Article mis à jour le 21 février 2024 à 09:37
Du 22 juin au 29 décembre 2024, le musée Rigaud présente sa nouvelle exposition temporaire. Après Richard Guino, ce sont les œuvres du peintre et céramiste Jean Lurçat qui seront exposées. Échange avec Pascale Picard, commissaire de l’exposition et conservatrice du Musée Rigaud de Perpignan.
Profondément marqué par les deux guerres mondiales, Lurçat investit ses œuvres de messages forts, dont le sens ne peut échapper à l’homme du 21e siècle. L’exposition propose, au travers de 200 pièces jalonnant sa carrière, d’entrer dans un univers esthétique singulier, au discours précurseur. Au cœur d’une actualité marquée par les conflits et le bouleversement climatique, l’engagement de l’artiste, à la fois amoureux et détracteur d’un Monde dont il décrit inlassablement les paradoxes, nous permet d’entrevoir le noir d’un chaos dont sa vision de l’Apocalypse sera l’épilogue (Le Chant du Monde, 1957-1966, Angers).
Des oeuvres d’art à la portée du plus grand nombre
Grâce à l’exploration de fonds d’archives inédits et à la présentation d’une centaine de céramiques, l’exposition fait le point sur ce domaine moins familier de son œuvre. Lurçat y aborde un nouvel espace de liberté qu’il a su enrichir par ses autres pratiques et réalisations, elles-mêmes nourries de ses rencontres avec les milieux du spectacle et de l’avant-garde artistique.
« Durant la Première guerre mondiale, Jean Lurçat était dans les tranchées. Durant la Seconde guerre mondiale, il fut un très grand résistant qui a pris beaucoup de risques », raconte Pascale Picard. Lurçat n’aura pas d’enfants, son seul enfant, qui était adoptif, meurt dans de terribles conditions durant le conflit mondial. « C’est une personne qui a vécu cette première moitié du 20e siècle, dans une dimension de violence dramatique. Et en même temps, si vous regardez son œuvre, il utilise une palette colorée absolument exceptionnelle. Il y a toute une poésie dans cette vie qu’il aborde, aussi bien dans ce qu’elle a d’extraordinaire que dans ce qu’elle a d’extrêmement dramatique. »

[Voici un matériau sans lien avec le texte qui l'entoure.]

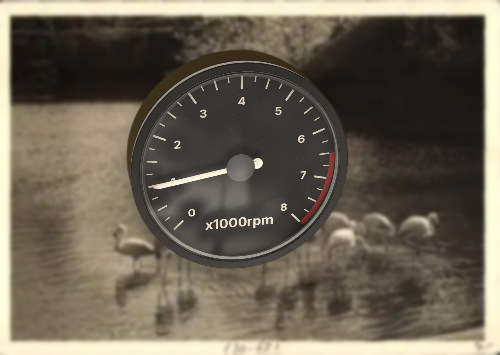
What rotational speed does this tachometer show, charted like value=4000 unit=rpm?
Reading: value=1000 unit=rpm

Jean Lurçat se promet d’abord à une carrière d’artiste peintre. Dès les années 30, il s’intéresse à la tapisserie et à la céramique. « Il s’écarte de cette carrière d’artiste peintre pour pouvoir se mettre à la portée du plus grand nombre et pour vraiment démocratiser l’art », explique Pascale Picard. L’artiste va complètement réactualiser la pratique de la tapisserie, totalement obsolète au moment où il s’y intéresse. Cette pratique va le conduire à considérer l‘œuvre d’art en tant que médium d’art total. C‘est-à-dire renvoyer l’œuvre d’art à l’architecture et au quotidien de tout un chacun.
L’exposition du musée Rigaud met en lumière la céramique de Lurçat
Même si Pascale Picard reste subjuguée par le tableau de la Femme turque, la céramique de Lurçat a été une découverte très enrichissante pour la commissaire. « J’ai tout de suite eu envie de faire une exposition sur le sujet, car c’est justement quelque chose que l’on connait peu, que l’on a moins étudié mais qui est très important puisque cela révèle une partie de la carrière de Jean Lurcat. » Durant 16 ans, l’artiste se rend régulièrement à Perpignan pour travailler aux ateliers de céramique de Firmin Bauby, à San Vicens. « Nous allons présenter près d’une centaine de vases issus de ce corpus », annonce la conservatrice du musée Rigaud.
Jean Lurçat – Femme turque, 1925, huile sur toile, 83×100 cm
L’exposition relève de la tutelle de Pascale Picard et de son équipe. Celle-ci partage le commissariat scientifique avec Salima Hellal, conservatrice en chef au musée des Beaux-Arts de Lyon. Ce travail scientifique est basé sur des recherches documentaires très poussées. « Nous essayons de faire la lumière sur la connaissance des œuvres », indique-t-elle. « L’exposition raconte un récit basé sur des faits historiques. »
Pour ce faire, il est nécessaire de rassembler des matériaux d’archives. Lors de l’exposition sur Georges Daniel de Monfreid, organisée au Musée Rigaud en 2022, Pascale Picard et son équipe ont racheté tous les carnets journaliers de la vie de l’artiste. « Ces agendas sont rentrés au musée et nous les avons tous étudiés. Toutes les expositions sont accompagnées d’un dispositif scientifique. »
Si chaque programmation est inventée de toutes pièces, la conservatrice s’appuie sur le potentiel du musée Rigaud, avec toujours comme fil rouge la valorisation des artistes du territoire.